Saturday, April 01, 2006

Court’s memorandum decision, not its subsequent order, was final judgment for purposes of appeal

To appeal a district order, one must file a notice of appeal with thirty days of the final judgment. The thirty-day period is jurisdictional, and appeals are often dismissed for lack of jurisdiction on the ground that the notice of appeal was filed late. Sometimes a notice is late because a party chooses not to appeal and then gets buyer’s remorse. But often, the notice of appeal is late because the attorney misjudges when exactly the final judgment occurred. It’s not hard to screw up, as the following case illustrates.

Code v. Utah Dep’t of Health, 2006 UT App 113

On January 10, 2005, the trial court dismissed Code’s complaint with prejudice in a signed memorandum decision. At the end of the decision, the court stated, “For the reasons stated above, the Court dismisses Plaintiff’s claim.” Sounds final right. The court of appeals thought so. It dismissed Code’s appeal because notice of appeal was not filed until March 8, 2005, almost two months after entry of the memorandum decision.

But the trial court had signed an order of dismissal on Febraury 25, 2005, after the memorandum decision, and Code’s notice of appeal was timely from that order. The court of appeals held, however, that the February 25th order did not restart the time to appeal because it did nothing to alter the substantive rights of the parties. It merely reiterated the dismissal already in effect.

Code claimed that she was merely following rule 7(f)(2), Utah Rules of Civil Procedure, which states:
Unless the court approves the proposed order submitted with an initial memorandum, or unless otherwise directed by the court, the prevailing party shall, within fifteen days after the court’s decision, serve upon the other parties a proposed order in conformity with the court’s decision. Objections to the proposed order shall be filed within five days after service. The party preparing the order shall file the proposed order upon being served with an objection or upon expiration of the time to object.

The court of appeals held that rule 7(f)(2) is merely the default rule in case the trial court order does not specify which party should prepare the final order. In this case, the court explained, the memorandum decision made clear that it was the final judgment.

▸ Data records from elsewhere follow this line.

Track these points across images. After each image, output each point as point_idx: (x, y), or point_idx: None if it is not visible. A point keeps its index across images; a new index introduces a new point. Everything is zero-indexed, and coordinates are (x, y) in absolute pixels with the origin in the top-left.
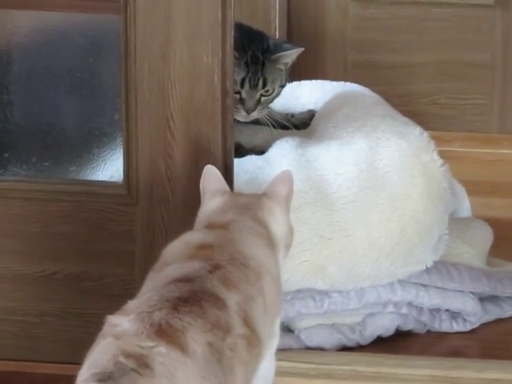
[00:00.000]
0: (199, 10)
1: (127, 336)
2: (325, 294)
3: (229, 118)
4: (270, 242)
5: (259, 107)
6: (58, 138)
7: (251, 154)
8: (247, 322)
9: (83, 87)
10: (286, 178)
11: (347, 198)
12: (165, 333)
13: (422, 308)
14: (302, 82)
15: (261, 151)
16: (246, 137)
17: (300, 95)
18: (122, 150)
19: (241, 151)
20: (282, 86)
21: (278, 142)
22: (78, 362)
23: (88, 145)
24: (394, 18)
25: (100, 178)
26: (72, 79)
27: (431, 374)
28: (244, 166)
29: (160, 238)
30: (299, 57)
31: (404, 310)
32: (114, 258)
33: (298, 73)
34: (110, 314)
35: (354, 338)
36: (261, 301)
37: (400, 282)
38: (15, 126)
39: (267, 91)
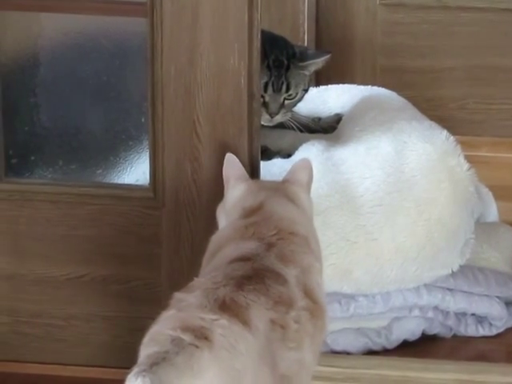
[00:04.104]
0: (226, 13)
1: (190, 309)
2: (351, 297)
3: (255, 121)
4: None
5: (283, 111)
6: (85, 141)
7: (277, 157)
8: (307, 293)
9: (110, 90)
10: (306, 165)
11: (373, 201)
12: (228, 308)
13: (447, 312)
14: (330, 86)
15: (287, 154)
16: (272, 140)
17: (327, 99)
18: (148, 153)
19: (267, 154)
20: (306, 90)
21: (304, 146)
22: (104, 365)
23: (114, 148)
24: (423, 23)
25: (126, 181)
26: (98, 82)
27: (457, 378)
28: (270, 170)
29: (186, 241)
30: (328, 61)
31: (430, 314)
32: (141, 261)
33: (327, 77)
34: (136, 317)
35: (379, 342)
36: (318, 266)
37: (426, 286)
38: (42, 128)
39: (290, 95)
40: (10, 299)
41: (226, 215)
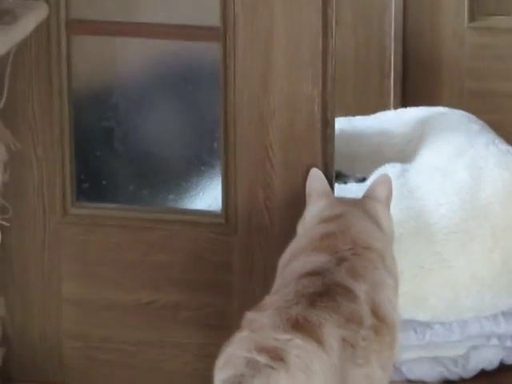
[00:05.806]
0: (299, 39)
1: (264, 329)
2: (426, 325)
3: (329, 148)
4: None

The court of appeals does not give us enough facts in its decision to guess at whether Code genuinely thought she was following rule 7(f)(2), or if she was just trying to restart the time to appeal because she hadn’t filed her notice on time. I’ve seen both happen. I believe that fairness, however, dictates that our appellate courts construe final judgments and orders in favor of the appealing party. A party should not be denied their appeal merely because their attorney guessed wrong about which act of the district court constituted the final judgment under rule 3, Utah Rules of Appellate Procedure. But until some higher court agrees with me, the best advice is to file your notice of appeal as soon as you have something in writing that looks like a final judgment. If your notice turns out to be premature, it will still be timely under rule 4(c), Utah Rules of Appellate Procedure.